New data released by the U.S. Census Bureau shows that people are leaving costly cities in favor of Sunbelt destinations. 

Population trends of migrating to the South and to the West were intensified by the Covid pandemic. Covid also intensified a slowdown in growth in the biggest American cities. 

New York lost the most residents, seeing an exodus of 328,000 residents, driven by people leaving for other cities. However, the metropolitan area also gained new residents who moved there from abroad, and births outpaced deaths. 

In Los Angeles, almost 176,000 residents left. San Francisco saw about 116,000 leave, and Chicago lost more than 91,000. Boston, Washington, Miami, and San Jose all lost tens of thousands of residents as well. 

Some smaller cities grew. Dallas gained 97,000 residents, and Phoenix greeted about 78,000 new residents. Houston got another 69,000 people.

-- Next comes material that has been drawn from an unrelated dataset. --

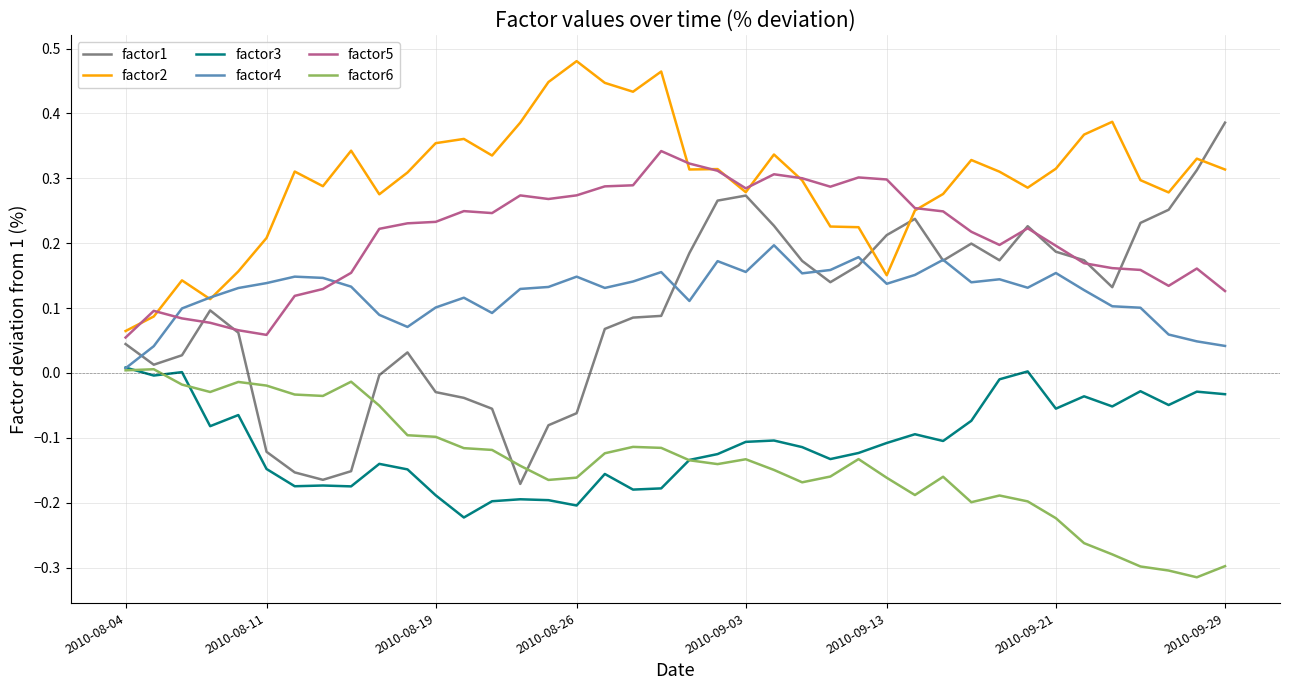

Which series has the largest total across all categories?

factor2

Dallas and Houston’s population growths were from a combination of migration as well as births outpacing deaths, and Phoenix grew in population due to people relocating there from other American cities. 

Micro areas, as in cities that have less than 50,000 at their core, gained populations as well in the year after years of slow growth and declining populations. People moved to smaller cities, and deaths outpaced births in the majority of those places. 

Some experts predict that the growth of micro areas and decreases in the bigger cities will be a temporary shift. Some also point to the lowest levels of immigration in decades, and how that affects big metropolitan areas. 

Covid also meant a stark increase in deaths outpacing births, with about 75 percent of counties experiencing a natural decrease due to deaths.